[Saved entries]

********

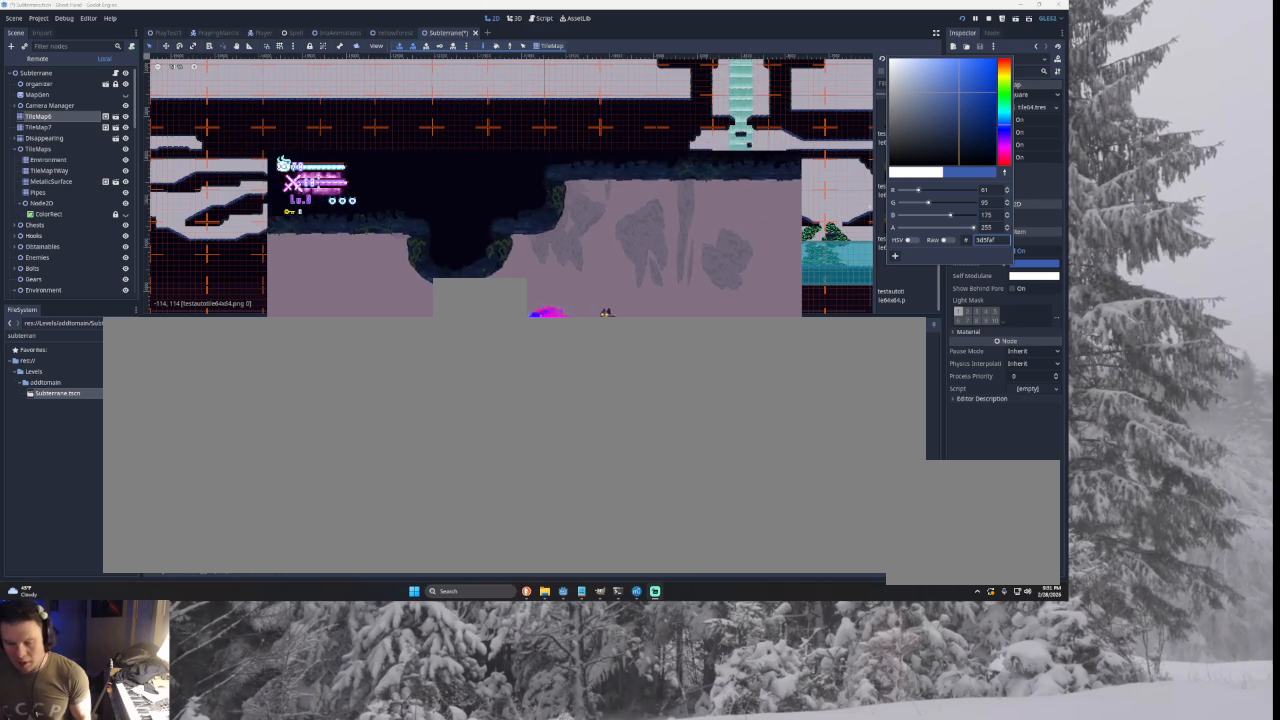
{"buttons": [], "left_stick": "center", "right_stick": "center", "events": [[100, "left_stick", "center"], [167, "left_stick", "right"], [267, "L1", "down"], [300, "left_stick", "center"], [433, "L1", "up"]]}
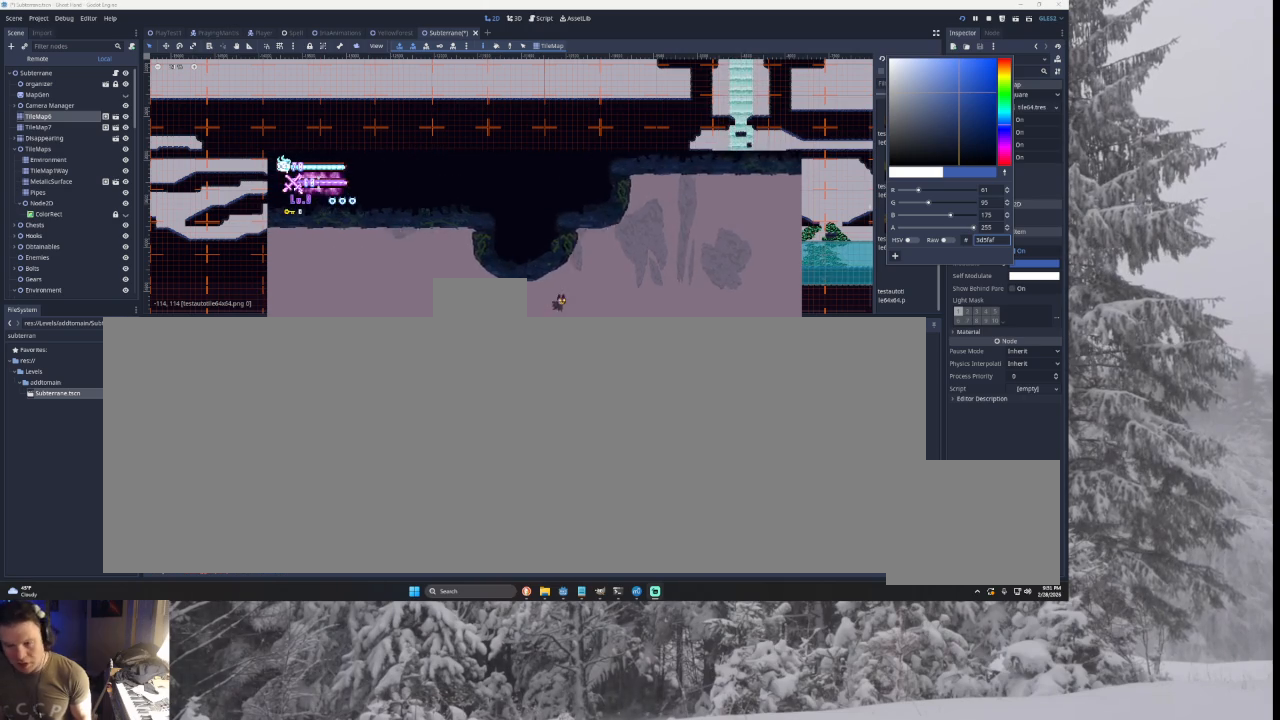
{"buttons": ["TRIANGLE"], "left_stick": "left", "right_stick": "center", "events": [[67, "L1", "down"], [267, "L1", "up"], [400, "left_stick", "left"], [500, "TRIANGLE", "down"]]}
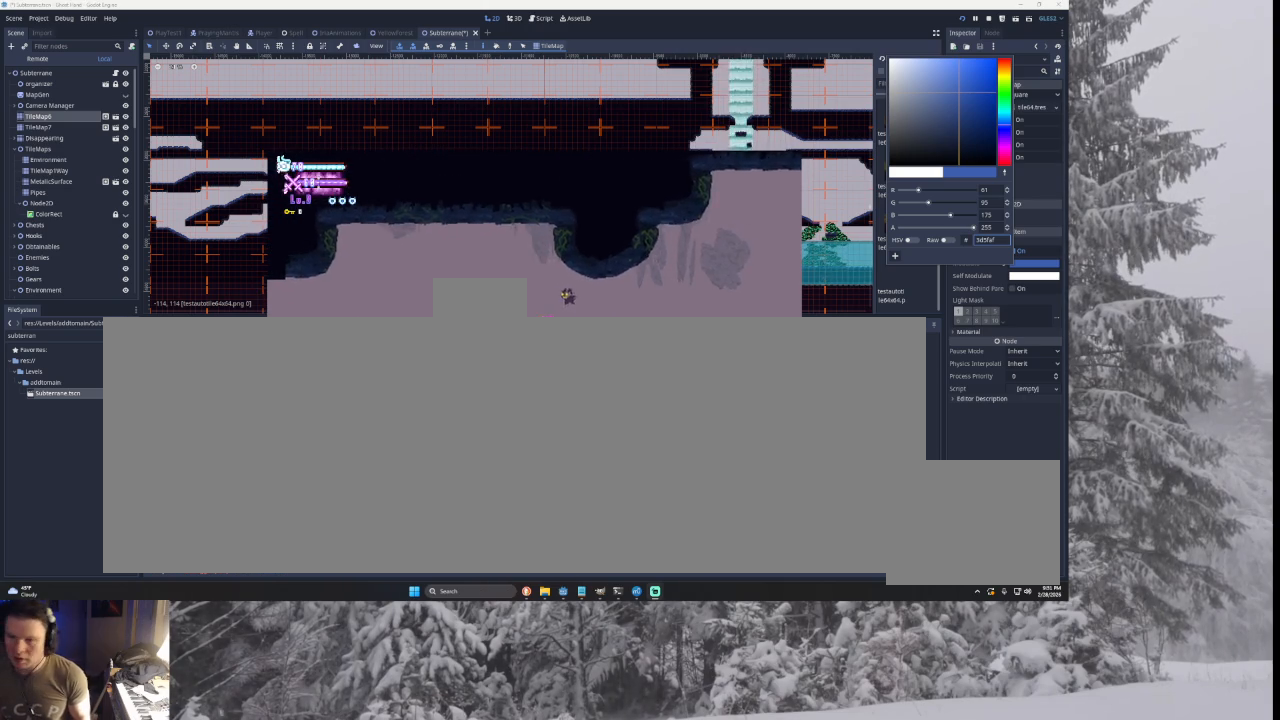
{"buttons": ["TRIANGLE"], "left_stick": "right", "right_stick": "center", "events": [[100, "left_stick", "center"], [167, "left_stick", "right"], [333, "TRIANGLE", "up"], [433, "TRIANGLE", "down"]]}
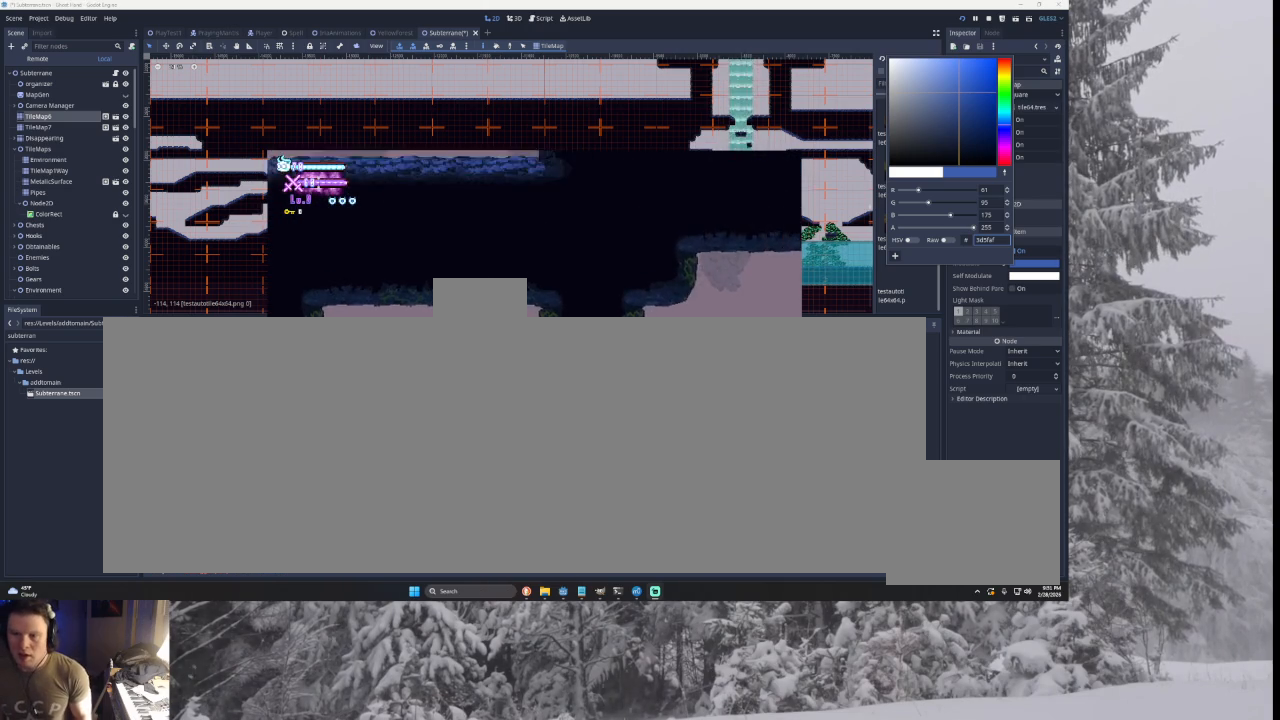
{"buttons": [], "left_stick": "left", "right_stick": "center", "events": [[67, "left_stick", "center"], [133, "TRIANGLE", "up"], [200, "TRIANGLE", "down"], [300, "left_stick", "left"], [400, "TRIANGLE", "up"]]}
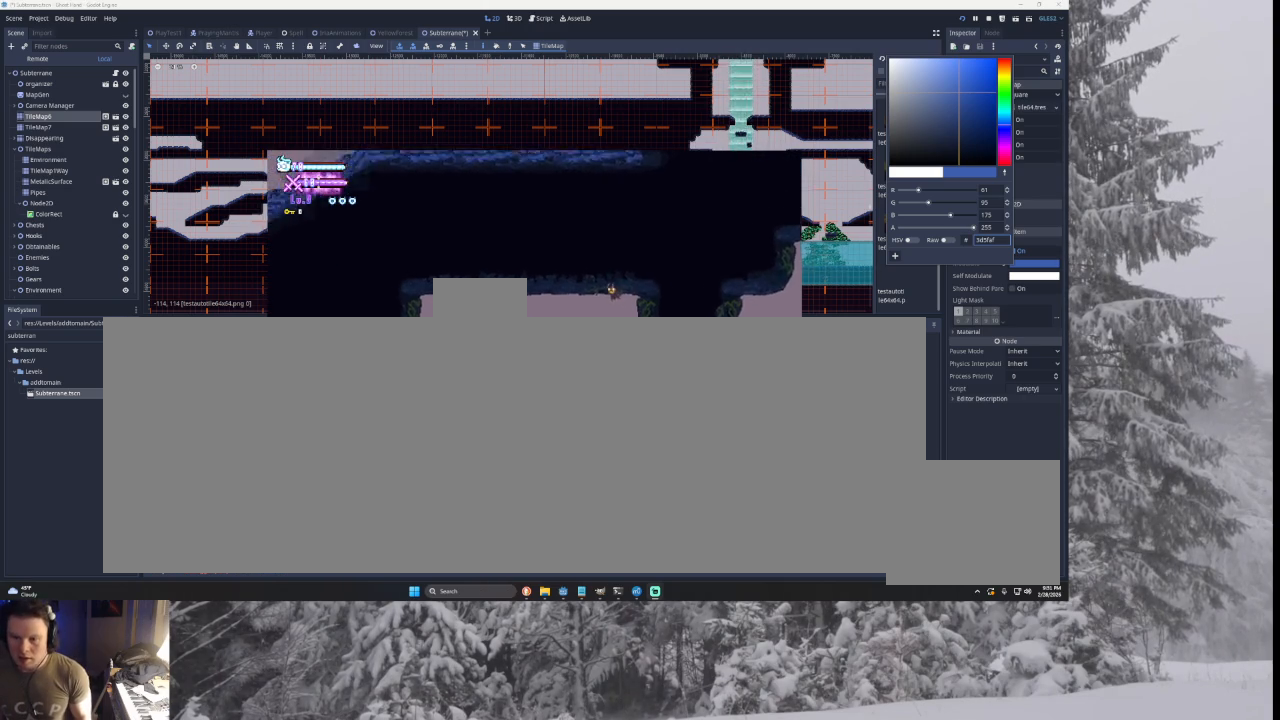
{"buttons": [], "left_stick": "left", "right_stick": "center", "events": []}
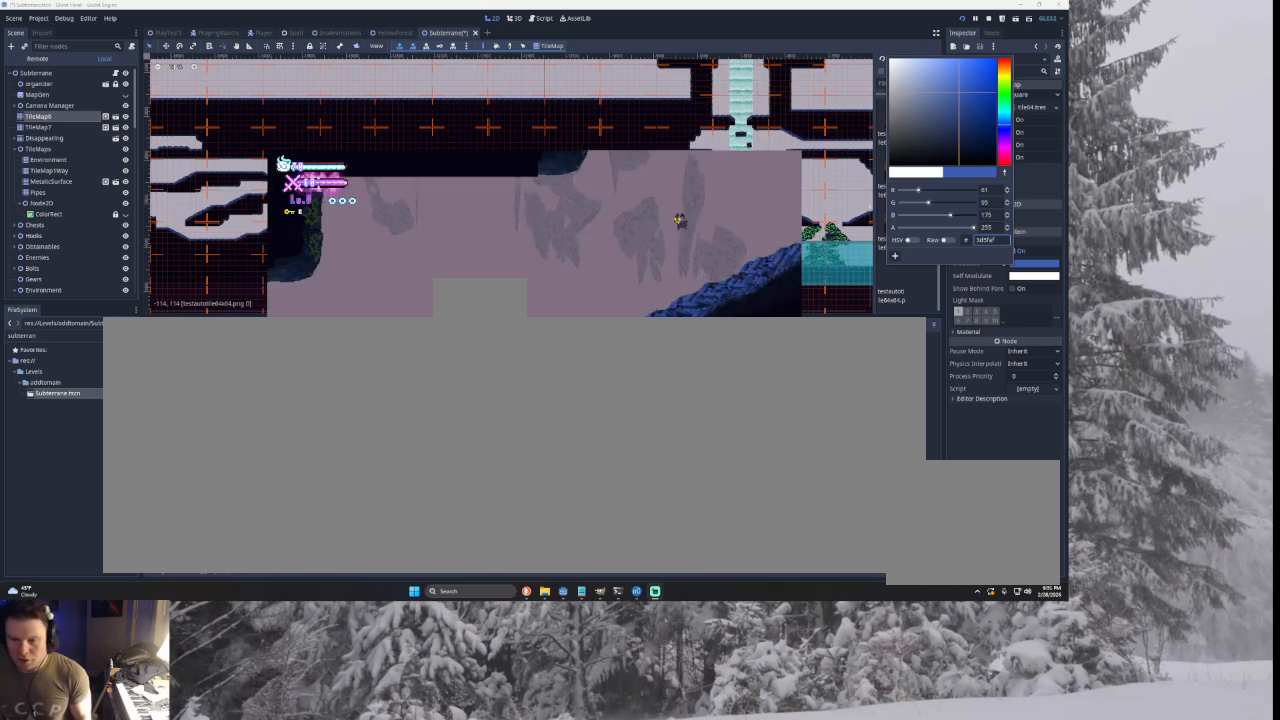
{"buttons": [], "left_stick": "right", "right_stick": "center", "events": [[133, "TRIANGLE", "down"], [333, "TRIANGLE", "up"], [400, "left_stick", "center"], [500, "left_stick", "right"]]}
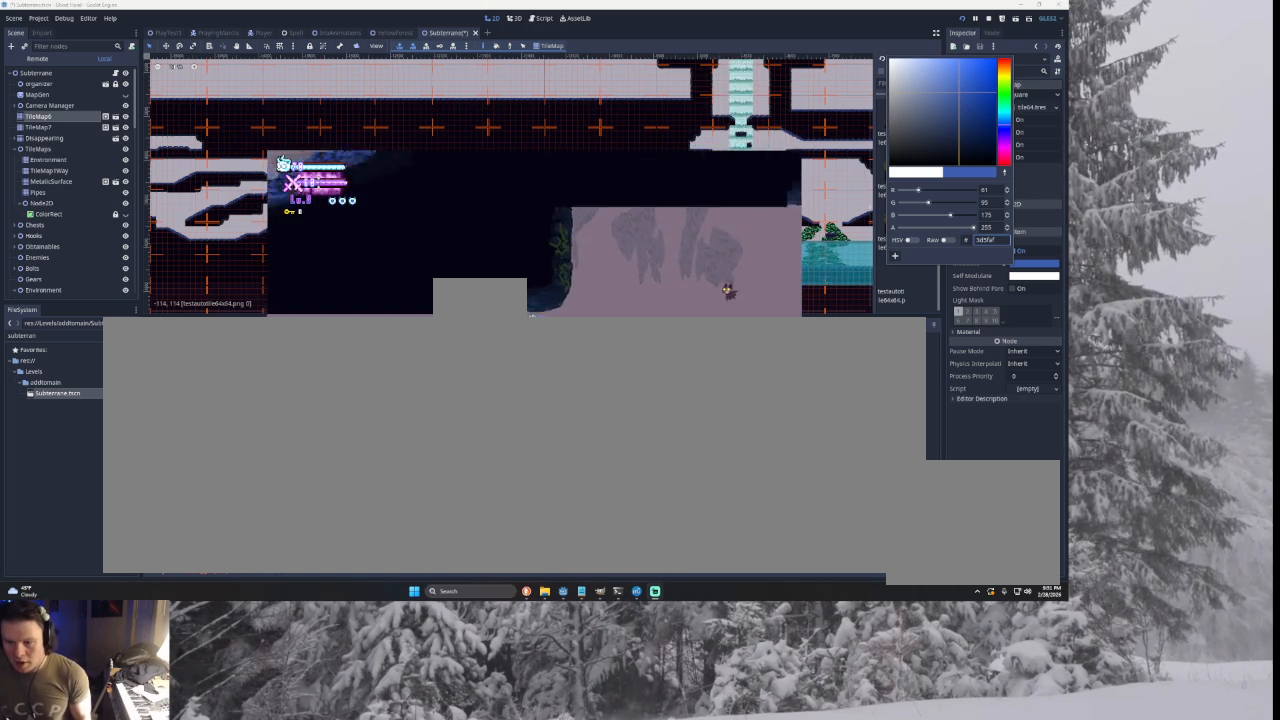
{"buttons": [], "left_stick": "left", "right_stick": "center", "events": [[133, "left_stick", "center"], [200, "left_stick", "left"]]}
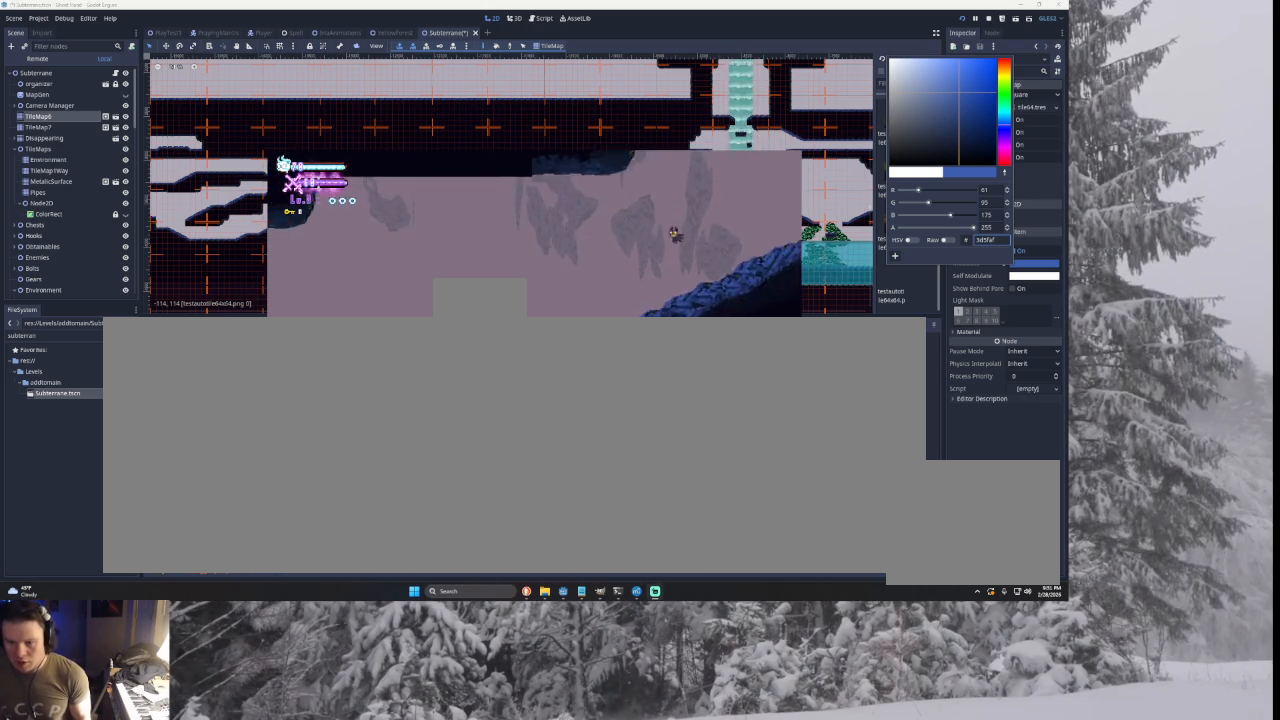
{"buttons": [], "left_stick": "center", "right_stick": "center", "events": [[167, "TRIANGLE", "down"], [367, "TRIANGLE", "up"], [433, "left_stick", "center"]]}
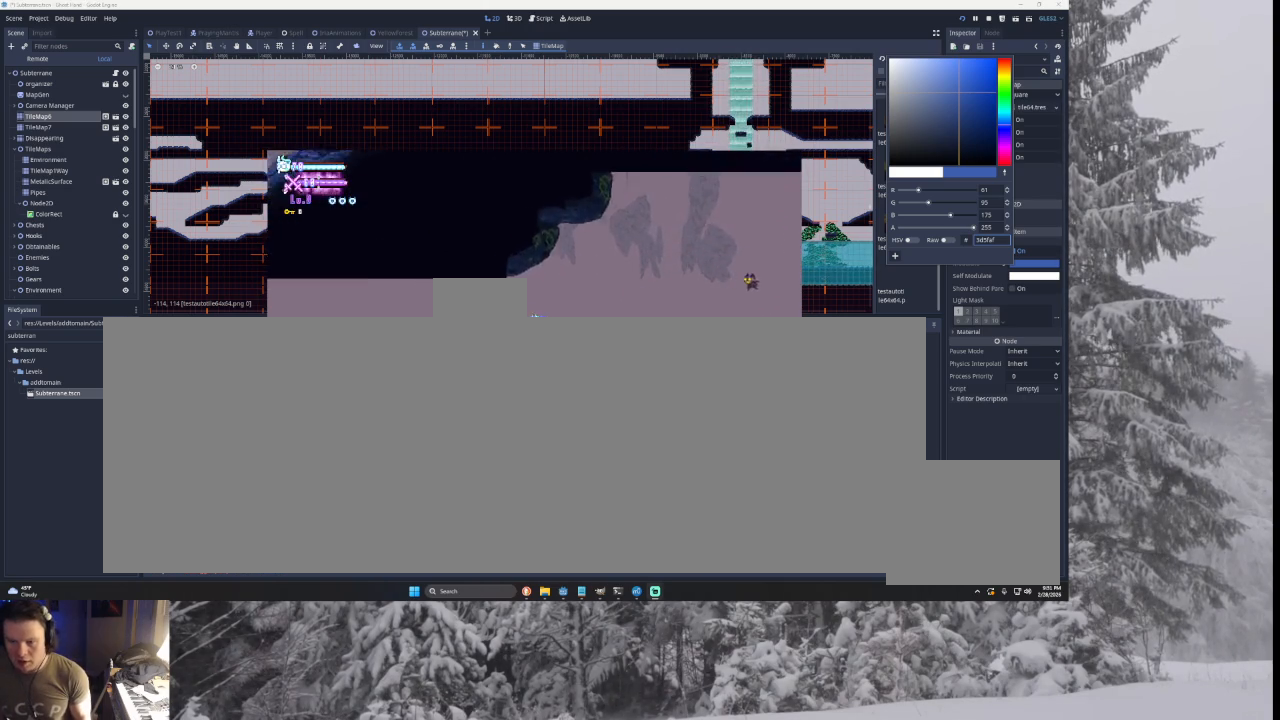
{"buttons": ["TRIANGLE"], "left_stick": "left", "right_stick": "center", "events": [[100, "left_stick", "left"], [367, "TRIANGLE", "down"]]}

********

What this task involves:
Return every record exactly, minus the pictures.

Response below:
{"buttons": [], "left_stick": "center", "right_stick": "center", "events": [[100, "left_stick", "center"], [167, "left_stick", "right"], [267, "L1", "down"], [300, "left_stick", "center"], [433, "L1", "up"]]}
{"buttons": ["TRIANGLE"], "left_stick": "left", "right_stick": "center", "events": [[67, "L1", "down"], [267, "L1", "up"], [400, "left_stick", "left"], [500, "TRIANGLE", "down"]]}
{"buttons": ["TRIANGLE"], "left_stick": "right", "right_stick": "center", "events": [[100, "left_stick", "center"], [167, "left_stick", "right"], [333, "TRIANGLE", "up"], [433, "TRIANGLE", "down"]]}
{"buttons": [], "left_stick": "left", "right_stick": "center", "events": [[67, "left_stick", "center"], [133, "TRIANGLE", "up"], [200, "TRIANGLE", "down"], [300, "left_stick", "left"], [400, "TRIANGLE", "up"]]}
{"buttons": [], "left_stick": "left", "right_stick": "center", "events": []}
{"buttons": [], "left_stick": "right", "right_stick": "center", "events": [[133, "TRIANGLE", "down"], [333, "TRIANGLE", "up"], [400, "left_stick", "center"], [500, "left_stick", "right"]]}
{"buttons": [], "left_stick": "left", "right_stick": "center", "events": [[133, "left_stick", "center"], [200, "left_stick", "left"]]}
{"buttons": [], "left_stick": "center", "right_stick": "center", "events": [[167, "TRIANGLE", "down"], [367, "TRIANGLE", "up"], [433, "left_stick", "center"]]}
{"buttons": ["TRIANGLE"], "left_stick": "left", "right_stick": "center", "events": [[100, "left_stick", "left"], [367, "TRIANGLE", "down"]]}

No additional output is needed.